▸ **Data supplied**:
------------------------

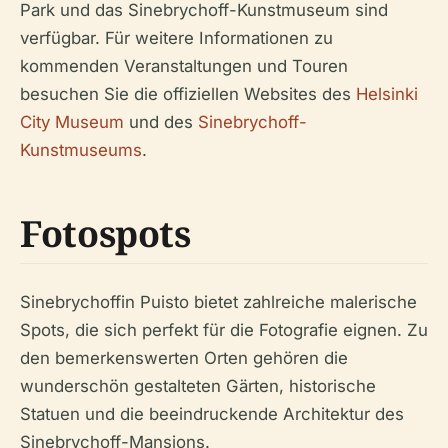
Park und das Sinebrychoff-Kunstmuseum sind
verfügbar. Für weitere Informationen zu
kommenden Veranstaltungen und Touren
besuchen Sie die offiziellen Websites des
Helsinki
City Museum
und des
Sinebrychoff-
Kunstmuseums
.
Fotospots
Sinebrychoffin Puisto bietet zahlreiche malerische
Spots, die sich perfekt für die Fotografie eignen. Zu
den bemerkenswerten Orten gehören die
wunderschön gestalteten Gärten, historische
Statuen und die beeindruckende Architektur des
Sinebrychoff-Mansions.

------------------------

Return the listing unchanged, but drop every picture.

Park und das Sinebrychoff-Kunstmuseum sind
verfügbar. Für weitere Informationen zu
kommenden Veranstaltungen und Touren
besuchen Sie die offiziellen Websites des
Helsinki
City Museum
und des
Sinebrychoff-
Kunstmuseums
.
Fotospots
Sinebrychoffin Puisto bietet zahlreiche malerische
Spots, die sich perfekt für die Fotografie eignen. Zu
den bemerkenswerten Orten gehören die
wunderschön gestalteten Gärten, historische
Statuen und die beeindruckende Architektur des
Sinebrychoff-Mansions.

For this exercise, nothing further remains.